A number of businesses and individual investors are holding onto cash due to few opportunities being available to deliver a reasonable return on investment given the low interest rate environment at present. Growth opportunities in both the UK and Europe will be low for the forseeable future and the US economy is currently battling rising unemployment and may not generate sufficient growth in the near term. Investors are advised to explore opportunities in Emerging Markets as a means of achieving growth next year. Many companies are looking to expand their presence, particularly in China and Brazil where the economies are forecast to continue to grow over the next few years.

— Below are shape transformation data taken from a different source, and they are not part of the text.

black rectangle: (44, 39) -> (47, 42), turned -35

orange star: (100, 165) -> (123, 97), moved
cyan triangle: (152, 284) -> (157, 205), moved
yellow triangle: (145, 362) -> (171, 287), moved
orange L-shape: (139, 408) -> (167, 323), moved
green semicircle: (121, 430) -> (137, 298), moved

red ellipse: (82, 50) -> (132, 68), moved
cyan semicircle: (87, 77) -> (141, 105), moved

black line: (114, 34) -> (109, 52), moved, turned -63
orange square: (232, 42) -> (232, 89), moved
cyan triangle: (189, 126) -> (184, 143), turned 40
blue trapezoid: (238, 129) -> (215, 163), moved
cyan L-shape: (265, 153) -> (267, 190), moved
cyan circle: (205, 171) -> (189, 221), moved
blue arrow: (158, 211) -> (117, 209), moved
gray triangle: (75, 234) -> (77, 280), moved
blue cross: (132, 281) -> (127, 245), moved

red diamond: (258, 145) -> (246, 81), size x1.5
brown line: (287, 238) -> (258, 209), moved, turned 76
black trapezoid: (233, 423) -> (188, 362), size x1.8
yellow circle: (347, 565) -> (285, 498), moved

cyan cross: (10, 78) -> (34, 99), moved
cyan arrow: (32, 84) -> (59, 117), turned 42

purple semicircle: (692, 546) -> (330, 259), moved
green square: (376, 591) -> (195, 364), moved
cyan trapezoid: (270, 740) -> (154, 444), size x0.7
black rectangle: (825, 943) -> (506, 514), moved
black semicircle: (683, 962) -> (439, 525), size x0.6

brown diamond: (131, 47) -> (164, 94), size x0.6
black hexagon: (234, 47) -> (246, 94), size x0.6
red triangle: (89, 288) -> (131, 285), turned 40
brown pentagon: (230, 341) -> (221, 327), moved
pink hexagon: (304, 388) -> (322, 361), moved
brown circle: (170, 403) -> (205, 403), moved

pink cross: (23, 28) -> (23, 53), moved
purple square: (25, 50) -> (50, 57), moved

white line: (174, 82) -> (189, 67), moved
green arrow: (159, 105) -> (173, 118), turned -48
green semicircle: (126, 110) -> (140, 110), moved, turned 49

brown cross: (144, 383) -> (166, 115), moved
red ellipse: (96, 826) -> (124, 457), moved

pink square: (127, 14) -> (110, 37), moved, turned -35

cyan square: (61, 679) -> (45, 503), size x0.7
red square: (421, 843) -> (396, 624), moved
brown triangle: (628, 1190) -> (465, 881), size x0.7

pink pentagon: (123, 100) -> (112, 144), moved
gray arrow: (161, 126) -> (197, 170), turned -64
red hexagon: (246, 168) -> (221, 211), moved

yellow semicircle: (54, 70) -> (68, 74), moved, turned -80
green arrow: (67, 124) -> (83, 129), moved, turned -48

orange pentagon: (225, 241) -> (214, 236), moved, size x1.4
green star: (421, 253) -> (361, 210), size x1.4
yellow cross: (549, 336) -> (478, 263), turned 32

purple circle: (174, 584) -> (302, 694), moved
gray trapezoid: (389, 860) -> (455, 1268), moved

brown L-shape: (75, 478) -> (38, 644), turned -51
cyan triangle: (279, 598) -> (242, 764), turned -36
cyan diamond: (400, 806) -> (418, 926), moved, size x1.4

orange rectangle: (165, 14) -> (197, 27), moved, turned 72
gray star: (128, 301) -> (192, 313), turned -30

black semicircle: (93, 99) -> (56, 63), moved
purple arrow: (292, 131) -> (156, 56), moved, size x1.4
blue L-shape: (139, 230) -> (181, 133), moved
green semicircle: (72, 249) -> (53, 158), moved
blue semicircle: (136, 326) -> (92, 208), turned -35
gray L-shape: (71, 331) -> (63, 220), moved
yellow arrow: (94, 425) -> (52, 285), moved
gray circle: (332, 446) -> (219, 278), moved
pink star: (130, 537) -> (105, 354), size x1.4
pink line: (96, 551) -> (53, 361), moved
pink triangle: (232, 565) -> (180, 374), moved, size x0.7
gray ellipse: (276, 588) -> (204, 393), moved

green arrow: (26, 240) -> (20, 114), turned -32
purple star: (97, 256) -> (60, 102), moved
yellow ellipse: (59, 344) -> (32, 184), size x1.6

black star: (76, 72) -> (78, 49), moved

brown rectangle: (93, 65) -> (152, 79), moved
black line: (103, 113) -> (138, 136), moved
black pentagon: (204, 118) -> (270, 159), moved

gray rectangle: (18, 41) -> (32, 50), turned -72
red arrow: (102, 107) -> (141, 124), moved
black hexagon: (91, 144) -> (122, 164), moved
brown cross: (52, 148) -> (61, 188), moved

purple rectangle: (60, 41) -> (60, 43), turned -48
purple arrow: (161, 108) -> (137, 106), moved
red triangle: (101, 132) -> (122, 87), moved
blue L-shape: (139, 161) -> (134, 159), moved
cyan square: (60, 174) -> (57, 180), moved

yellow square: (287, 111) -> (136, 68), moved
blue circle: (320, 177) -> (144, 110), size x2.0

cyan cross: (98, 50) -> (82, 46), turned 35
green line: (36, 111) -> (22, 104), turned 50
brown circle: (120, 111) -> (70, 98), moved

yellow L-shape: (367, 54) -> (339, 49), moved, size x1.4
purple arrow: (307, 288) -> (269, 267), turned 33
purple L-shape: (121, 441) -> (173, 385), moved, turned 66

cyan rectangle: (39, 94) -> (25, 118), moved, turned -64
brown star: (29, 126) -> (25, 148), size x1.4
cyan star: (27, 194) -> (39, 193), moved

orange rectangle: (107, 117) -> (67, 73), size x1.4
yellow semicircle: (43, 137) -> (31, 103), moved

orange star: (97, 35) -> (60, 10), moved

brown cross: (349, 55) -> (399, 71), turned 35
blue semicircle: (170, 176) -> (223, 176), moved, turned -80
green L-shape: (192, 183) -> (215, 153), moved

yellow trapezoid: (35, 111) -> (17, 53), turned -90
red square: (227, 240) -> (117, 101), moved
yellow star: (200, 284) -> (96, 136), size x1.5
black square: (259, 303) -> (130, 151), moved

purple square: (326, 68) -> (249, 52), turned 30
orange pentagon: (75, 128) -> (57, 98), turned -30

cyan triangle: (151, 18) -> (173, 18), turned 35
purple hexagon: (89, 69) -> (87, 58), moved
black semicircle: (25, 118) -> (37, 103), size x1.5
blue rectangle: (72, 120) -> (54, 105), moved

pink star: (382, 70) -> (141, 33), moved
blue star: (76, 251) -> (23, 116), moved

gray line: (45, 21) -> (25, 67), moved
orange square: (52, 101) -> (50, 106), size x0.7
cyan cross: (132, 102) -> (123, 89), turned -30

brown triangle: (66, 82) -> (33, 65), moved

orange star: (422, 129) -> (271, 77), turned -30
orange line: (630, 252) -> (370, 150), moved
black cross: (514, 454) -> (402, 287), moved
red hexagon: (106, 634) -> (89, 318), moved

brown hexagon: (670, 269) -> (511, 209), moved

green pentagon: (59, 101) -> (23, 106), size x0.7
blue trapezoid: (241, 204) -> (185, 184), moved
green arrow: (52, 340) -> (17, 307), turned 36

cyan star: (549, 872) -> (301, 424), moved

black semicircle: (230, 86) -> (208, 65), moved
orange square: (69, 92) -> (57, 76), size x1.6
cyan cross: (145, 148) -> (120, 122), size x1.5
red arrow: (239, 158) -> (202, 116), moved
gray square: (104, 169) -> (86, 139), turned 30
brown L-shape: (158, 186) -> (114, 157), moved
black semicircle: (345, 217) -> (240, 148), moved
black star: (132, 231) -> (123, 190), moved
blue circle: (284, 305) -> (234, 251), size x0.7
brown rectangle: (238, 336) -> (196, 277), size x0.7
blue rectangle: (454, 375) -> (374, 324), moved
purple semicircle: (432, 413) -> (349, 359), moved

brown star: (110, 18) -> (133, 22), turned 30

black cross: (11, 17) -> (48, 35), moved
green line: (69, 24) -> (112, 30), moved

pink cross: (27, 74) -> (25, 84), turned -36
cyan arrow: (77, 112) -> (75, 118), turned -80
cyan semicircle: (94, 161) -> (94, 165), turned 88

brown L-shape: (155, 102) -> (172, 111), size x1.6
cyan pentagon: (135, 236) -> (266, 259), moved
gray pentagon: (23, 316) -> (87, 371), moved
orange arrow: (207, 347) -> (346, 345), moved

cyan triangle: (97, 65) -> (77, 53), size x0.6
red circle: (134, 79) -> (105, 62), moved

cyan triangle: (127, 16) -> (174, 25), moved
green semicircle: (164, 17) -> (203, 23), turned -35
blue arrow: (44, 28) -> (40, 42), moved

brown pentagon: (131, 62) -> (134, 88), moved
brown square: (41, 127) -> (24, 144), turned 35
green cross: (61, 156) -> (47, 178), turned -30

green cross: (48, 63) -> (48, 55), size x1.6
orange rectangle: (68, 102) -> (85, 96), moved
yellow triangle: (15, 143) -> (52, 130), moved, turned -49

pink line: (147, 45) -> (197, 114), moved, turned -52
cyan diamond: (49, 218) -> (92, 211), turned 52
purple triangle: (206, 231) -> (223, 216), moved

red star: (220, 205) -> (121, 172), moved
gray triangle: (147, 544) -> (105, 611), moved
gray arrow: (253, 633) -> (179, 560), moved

Finally, the pending Euro crisis and the strong possibility of a Greek exit together with further bailouts leads us to anticipate further quantitative easing, or money printing, by the European Central Bank. It is therefore our opinion that not only will this lead to a depreciation of the Euro, but this will lead to rise in the price of gold as European nations seek to move their funds and protect their investments. South Korea recently bought 16 tonnes of gold in July in order to diversify their investment portfolio (and possibly take advantage of a future rise in the demand for gold). China are also looking to invest in the gold market with the proposed acquisition of miner, African Barrick Gold. This may serve to reduce the global supply of gold and hence provide upward pressure on prices. Investors are advised to hold 5% of their investments in gold. You should consider buying gold if you haven’t bought some already. Gold is still languishing at the $1,600 mark and there is significant potential for upside.